You have two problems here: discovering how much memory is in use, and managing a cache. I'm not sure that the two are really closely related, although they may be.
Discovering how much memory an object uses isn't extremely difficult: one excellent article you can use for reference is "Sizeof for Java" from JavaWorld. It escapes the whole garbage collection fiasco, which has a ton of holes in it (it's slow, it doesn't count the object but the heap - meaning that other objects factor into your results that you may not want, etc.)
Managing the time to initialize the cache is another problem. I work for a company that has a data grid as a product, and thus I'm biased; be aware.
One option is not using a cache at all, but using a data grid. I work for GigaSpaces Technologies, and I feel ours is the best; we can load data from a database on startup, and hold your data there as a distributed, transactional data store in memory (so your greatest cost is network access.) We have a community edition as well as full-featured platforms, depending on your need and budget. (The community edition is free.) We support various protocols, including JDBC, JPA, JMS, Memcached, a Map API (similar to JCache), and a native API.

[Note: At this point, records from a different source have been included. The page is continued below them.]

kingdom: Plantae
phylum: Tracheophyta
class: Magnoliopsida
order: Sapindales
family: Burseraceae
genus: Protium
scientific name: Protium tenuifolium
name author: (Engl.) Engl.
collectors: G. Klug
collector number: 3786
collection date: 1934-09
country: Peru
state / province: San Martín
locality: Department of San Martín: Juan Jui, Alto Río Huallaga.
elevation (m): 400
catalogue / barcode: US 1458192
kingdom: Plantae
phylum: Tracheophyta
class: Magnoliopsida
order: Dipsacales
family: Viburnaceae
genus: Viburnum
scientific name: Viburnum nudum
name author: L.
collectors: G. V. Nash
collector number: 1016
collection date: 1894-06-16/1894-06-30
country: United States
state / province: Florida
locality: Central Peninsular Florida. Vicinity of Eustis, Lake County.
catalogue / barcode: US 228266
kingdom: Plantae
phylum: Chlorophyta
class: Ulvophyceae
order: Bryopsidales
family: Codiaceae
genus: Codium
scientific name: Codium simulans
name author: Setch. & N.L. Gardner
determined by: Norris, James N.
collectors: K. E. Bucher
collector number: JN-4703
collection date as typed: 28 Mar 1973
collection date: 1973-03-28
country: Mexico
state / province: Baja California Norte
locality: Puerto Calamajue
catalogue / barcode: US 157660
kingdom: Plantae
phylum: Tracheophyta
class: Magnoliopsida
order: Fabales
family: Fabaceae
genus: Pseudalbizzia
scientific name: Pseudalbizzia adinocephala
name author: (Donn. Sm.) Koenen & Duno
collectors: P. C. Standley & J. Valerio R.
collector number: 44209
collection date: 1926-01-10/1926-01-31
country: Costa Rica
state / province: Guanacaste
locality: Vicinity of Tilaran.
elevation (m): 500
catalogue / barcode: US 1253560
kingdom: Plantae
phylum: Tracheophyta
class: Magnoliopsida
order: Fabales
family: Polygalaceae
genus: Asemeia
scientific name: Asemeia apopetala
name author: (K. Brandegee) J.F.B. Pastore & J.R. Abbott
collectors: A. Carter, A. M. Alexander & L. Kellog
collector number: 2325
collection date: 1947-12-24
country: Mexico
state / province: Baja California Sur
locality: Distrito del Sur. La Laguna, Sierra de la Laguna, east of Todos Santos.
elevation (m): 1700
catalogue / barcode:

Other similar options include Coherence, which is itself a data grid, and Terracotta DSO, which can distribute an object graph on a JVM heap.
You can also look at the cache projects themselves: Two include Ehcache and OSCache. (Again: bias. I was one of the people who started OpenSymphony, so I've a soft spot for OSCache.) In your case, what would happen is not a preload of cache - note that I don't know your application, so I'm guessing and might be wrong - but a cache on demand. When you acquire data, you'd check the cache for data first and fetch from the DB only if the data is not in cache, and load the cache on read.
Of course, you can also look at memcached, although I obviously prefer my employer's offering here.